Defendant goes on to assert that the parties had a “whirlwind engagement of less than three weeks” and at the end of November, plaintiff informed her that they were getting married on December 12, 2002 because he had booked a honeymoon cruise for December 22, 2002. Less than two weeks before the marriage, plaintiff told defendant that he was receiving an immense amount of pressure from his father, who threatened to “cut him off” if they did not enter into a Prenuptial Agreement. Defendant goes on to claim that plaintiff told her that he did not need the agreement, but he wanted to satisfy his father. Defendant thus concludes that plaintiff fraudulently induced her to sign the Agreement, because before she signed it, plaintiff lead her to believe that he would never seek to enforce it, explaining that it was being executed as a “show” for his father.

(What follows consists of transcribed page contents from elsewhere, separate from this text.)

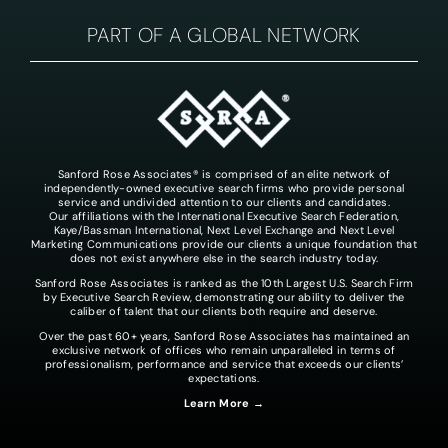
PART OF A GLOBAL NETWORK
Sanford Rose Associates® is comprised of an elite network of
independently-owned executive search firms who provide personal
service and undivided attention to our clients and candidates.
Our affiliations with the International Executive Search Federation,
Kaye/Bassman International, Next Level Exchange and Next Level
Marketing Communications provide our clients a unique foundation that
does not exist anywhere else in the search industry today.
Sanford Rose Associates is ranked as the 10th Largest U.S. Search Firm
by Executive Search Review, demonstrating our ability to deliver the
caliber of talent that our clients both require and deserve.
Over the past 60+ years, Sanford Rose Associates has maintained an
exclusive network of offices who remain unparalleled in terms of
professionalism, performance and service that exceeds our clients’
expectations.
Learn More →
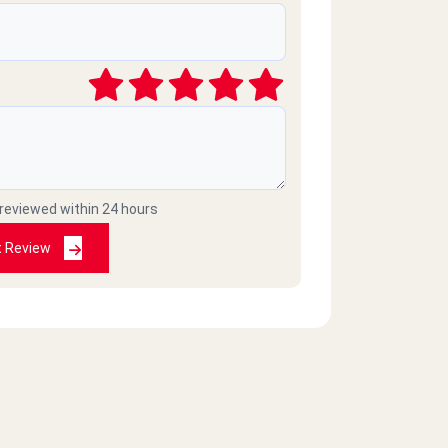
 reviewed within 24 hours
t Review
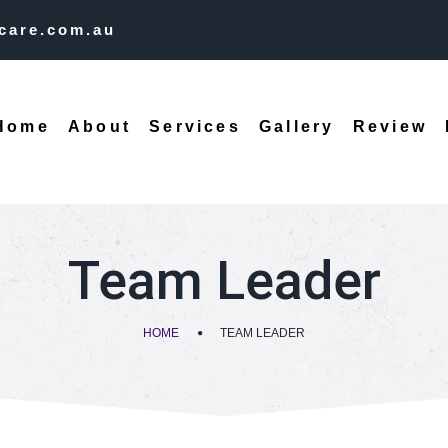
care.com.au
Home
About
Services
Gallery
Review
Team Leader
HOME
TEAM LEADER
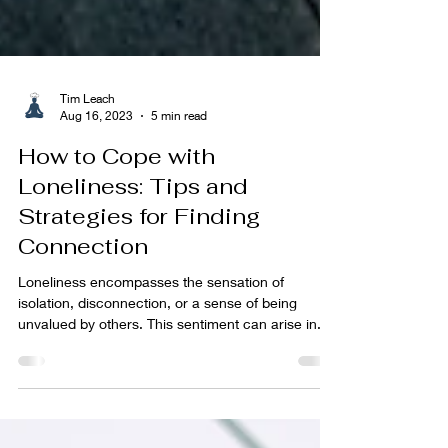
Tim Leach
Aug 16, 2023
5 min read
How to Cope with
Loneliness: Tips and
Strategies for Finding
Connection
Loneliness encompasses the sensation of
isolation, disconnection, or a sense of being
unvalued by others. This sentiment can arise in...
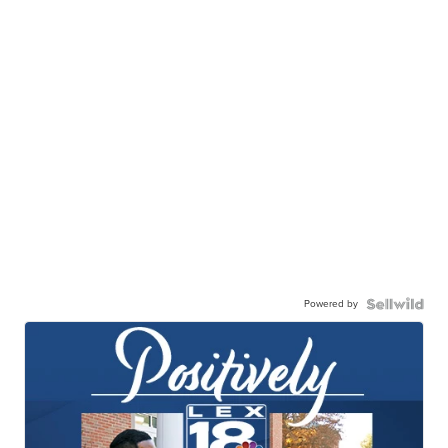
Powered by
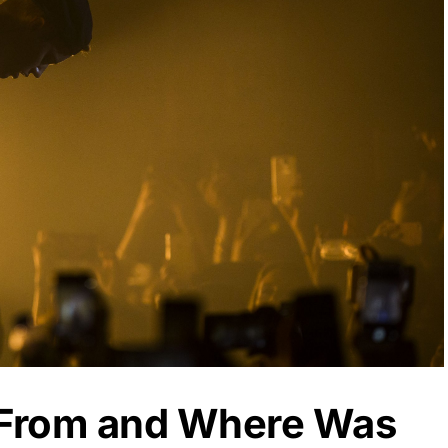
 From and Where Was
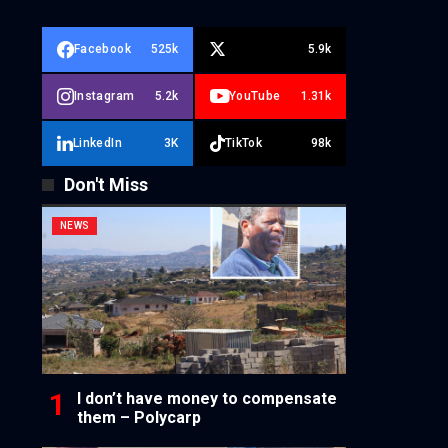
Facebook
525k
5.9k
Instagram
5.2k
YouTube
1.31k
LinkedIn
3K
TikTok
98k
Don't Miss
NEWS
I don’t have money to compensate
them – Polycarp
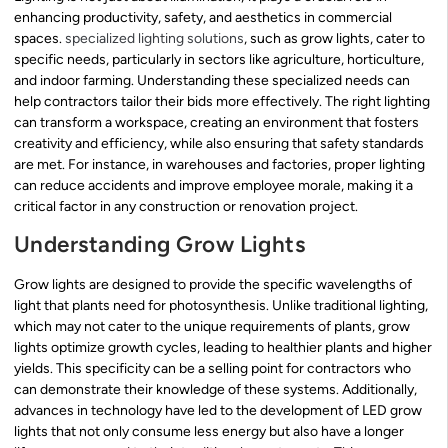
enhancing productivity, safety, and aesthetics in commercial
spaces.
specialized lighting solutions
, such as grow lights, cater to
specific needs, particularly in sectors like agriculture, horticulture,
and indoor farming. Understanding these specialized needs can
help contractors tailor their bids more effectively. The right lighting
can transform a workspace, creating an environment that fosters
creativity and efficiency, while also ensuring that safety standards
are met. For instance, in warehouses and factories, proper lighting
can reduce accidents and improve employee morale, making it a
critical factor in any construction or renovation project.
Understanding Grow Lights
Grow lights are designed to provide the specific wavelengths of
light that plants need for photosynthesis. Unlike traditional lighting,
which may not cater to the unique requirements of plants, grow
lights optimize growth cycles, leading to healthier plants and higher
yields. This specificity can be a selling point for contractors who
can demonstrate their knowledge of these systems. Additionally,
advances in technology have led to the development of LED grow
lights that not only consume less energy but also have a longer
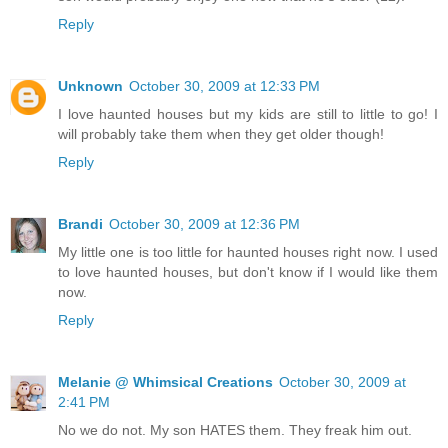
Reply
Unknown
October 30, 2009 at 12:33 PM
I love haunted houses but my kids are still to little to go! I
will probably take them when they get older though!
Reply
Brandi
October 30, 2009 at 12:36 PM
My little one is too little for haunted houses right now. I used
to love haunted houses, but don't know if I would like them
now.
Reply
Melanie @ Whimsical Creations
October 30, 2009 at
2:41 PM
No we do not. My son HATES them. They freak him out.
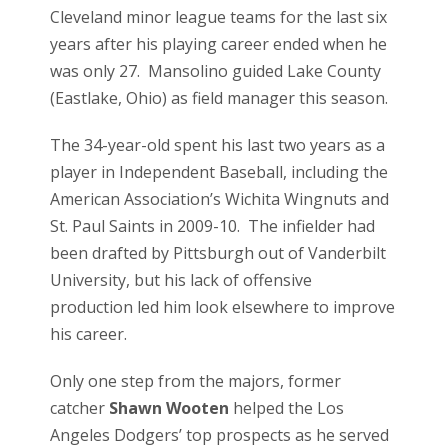
Cleveland minor league teams for the last six
years after his playing career ended when he
was only 27. Mansolino guided Lake County
(Eastlake, Ohio) as field manager this season.
The 34-year-old spent his last two years as a
player in Independent Baseball, including the
American Association’s Wichita Wingnuts and
St. Paul Saints in 2009-10. The infielder had
been drafted by Pittsburgh out of Vanderbilt
University, but his lack of offensive
production led him look elsewhere to improve
his career.
Only one step from the majors, former
catcher
Shawn Wooten
helped the Los
Angeles Dodgers’ top prospects as he served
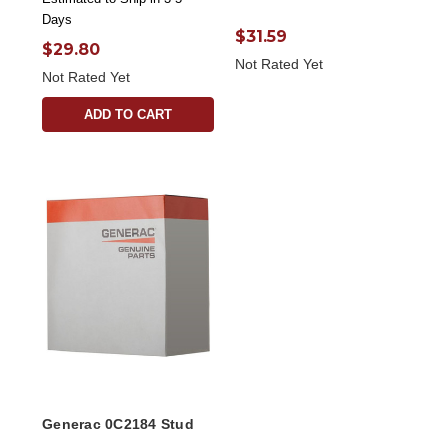
Days
$31.59
$29.80
Not Rated Yet
Not Rated Yet
ADD TO CART
Generac 0C2184 Stud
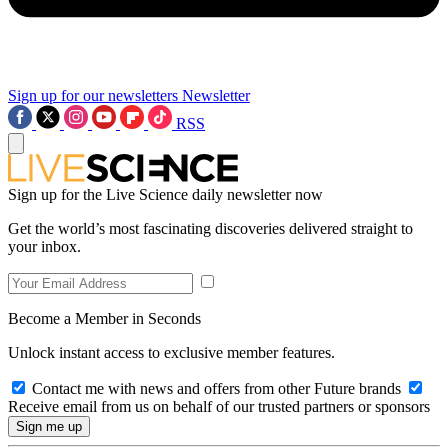
Sign up for our newsletters
Newsletter
RSS
Sign up for the Live Science daily newsletter now
Get the world’s most fascinating discoveries delivered straight to
your inbox.
Become a Member in Seconds
Unlock instant access to exclusive member features.
Contact me with news and offers from other Future brands
Receive email from us on behalf of our trusted partners or sponsors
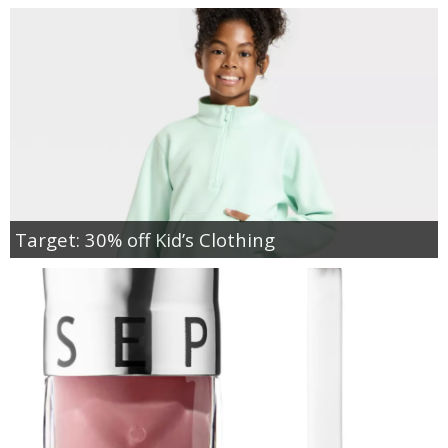
Target: 30% off Kid’s Clothing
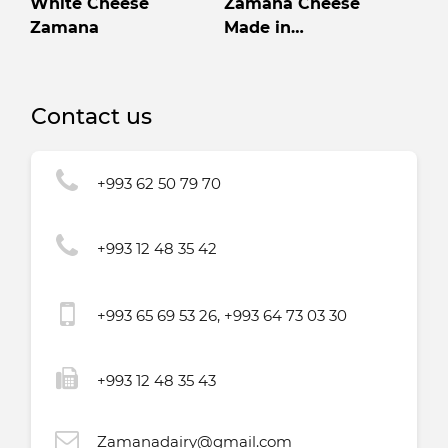
White Cheese
Zamana Cheese
Zamana
Made in
Turkmenistan High
quality
Contact us
+993 62 50 79 70
+993 12 48 35 42
+993 65 69 53 26, +993 64 73 03 30
+993 12 48 35 43
Zamanadairy@gmail.com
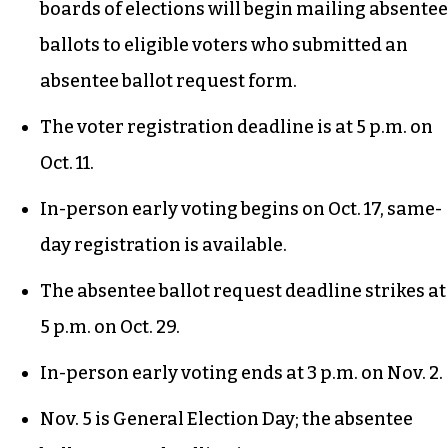
closest bus stop.
Important dates and deadlines
You can
fill out a request for a mail-in
absentee ballot right now
by visiting your local
county elections website. On Sept. 6, county
boards of elections will begin mailing absentee
ballots to eligible voters who submitted an
absentee ballot request form.
The voter registration deadline is at 5 p.m. on
Oct. 11.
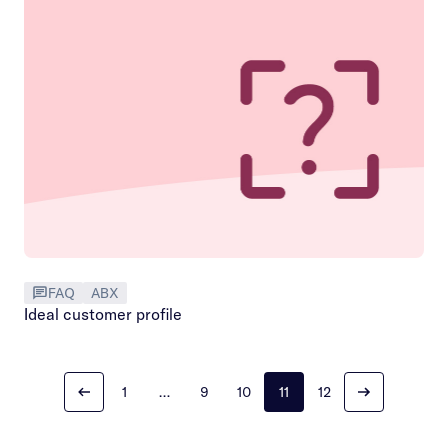
FAQ
ABX
Ideal customer profile
1
…
9
10
11
12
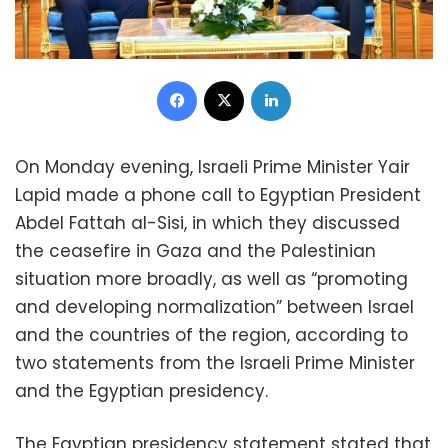
Facebook
X
LinkedIn
On Monday evening, Israeli Prime Minister Yair
Lapid made a phone call to Egyptian President
Abdel Fattah al-Sisi, in which they discussed
the ceasefire in Gaza and the Palestinian
situation more broadly, as well as “promoting
and developing normalization” between Israel
and the countries of the region, according to
two statements from the Israeli Prime Minister
and the Egyptian presidency.
The Egyptian presidency statement stated that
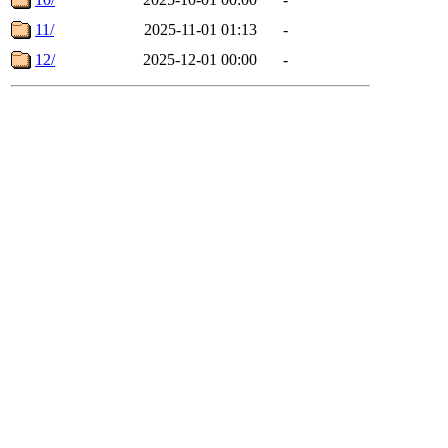
11/
2025-11-01 01:13
-
12/
2025-12-01 00:00
-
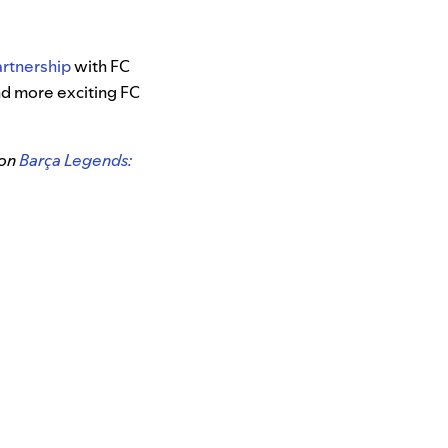
partnership
with FC
ind more exciting FC
 on
Barça Legends:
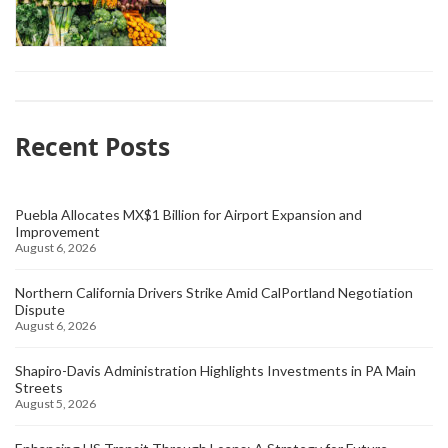
Recent Posts
Puebla Allocates MX$1 Billion for Airport Expansion and
Improvement
August 6, 2026
Northern California Drivers Strike Amid CalPortland Negotiation
Dispute
August 6, 2026
Shapiro-Davis Administration Highlights Investments in PA Main
Streets
August 5, 2026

More specifically, defendant alleges that plaintiff devised a plan where his attorney would draft the agreement and another attorney who previously represented her in a prior divorce would represent her; plaintiff's father would review the agreement; and all of the copies would be ripped up and thrown into the ocean on the parties' honeymoon cruise. Accordingly, defendant asserts that she did not pay any attention to or negotiate the terms of the agreement, since she believed that plaintiff would not enforce it and that it would be void. Defendant goes on to assert that she never would have agreed to sign the Prenuptial Agreement and limit her spousal maintenance.2 Defendant further alleges that while they were on the cruise, both parties tore up their copies of the Prenuptial Agreement and threw the pieces into the ocean. Defendant thereafter believed that the Prenuptial Agreement no longer existed “until [plaintiff] in one of his fits of rage, dumped a copy on [the] table.”

Defendant also alleges that plaintiff mislead her when he told her that his only asset was a 25% interest in Mermaid International Inc., when he was a 25% owner of Braha Management, Inc., which defendant characterizes as a multi-million dollar family business that owns properties along Flatbush Avenue in Brooklyn and hotels and malls in New Jersey.Defendant further supports her application with an affirmation from her former attorney in which he corroborates her story, alleging that he did not negotiate the terms of the Agreement, since both plaintiff and defendant made it clear to him that the Agreement would be torn up and thrown into the ocean on their honeymoon. He also alleges that it was obvious from the conversation between the parties that the marriage would not take place if the Prenuptial Agreement was not signed.

Plaintiff's Contentions

Plaintiff alleges that the Prenuptial Agreement was drafted, reviewed and agreed upon by both parties and their attorneys; he contends that is why he and defendant paid their lawyers to handle the matter. Plaintiff goes on to explain that he and defendant discussed how silly it was to go through this process, since they would most certainly remain married forever and the document would never be seen again. Plaintiff admits that they did make copies of the Prenuptial Agreement which they tossed away on their honeymoon. He goes on to state, however:

“Make no mistake, at no time did I ever intend to solely deceive my father and ify the binding legal document that had been executed between defendant and I. I am quite sure that I am not the first husband-to-be who insisted on a prenuptial agreement because of parental pressure. I am advised that does not make the document any less enforceable.

“Moreover, the scenario being set forth makes no sense inasmuch as it would involve scheming to perpetuate a fraud involving two attorneys.”

(Plaintiff's Affidavit, August 13, 2013, para 17–18).

Plaintiff thus concludes that although defendant now regrets signing the Prenuptial Agreement that she entered into knowingly, with the assistance of counsel, it is nonetheless binding and enforceable.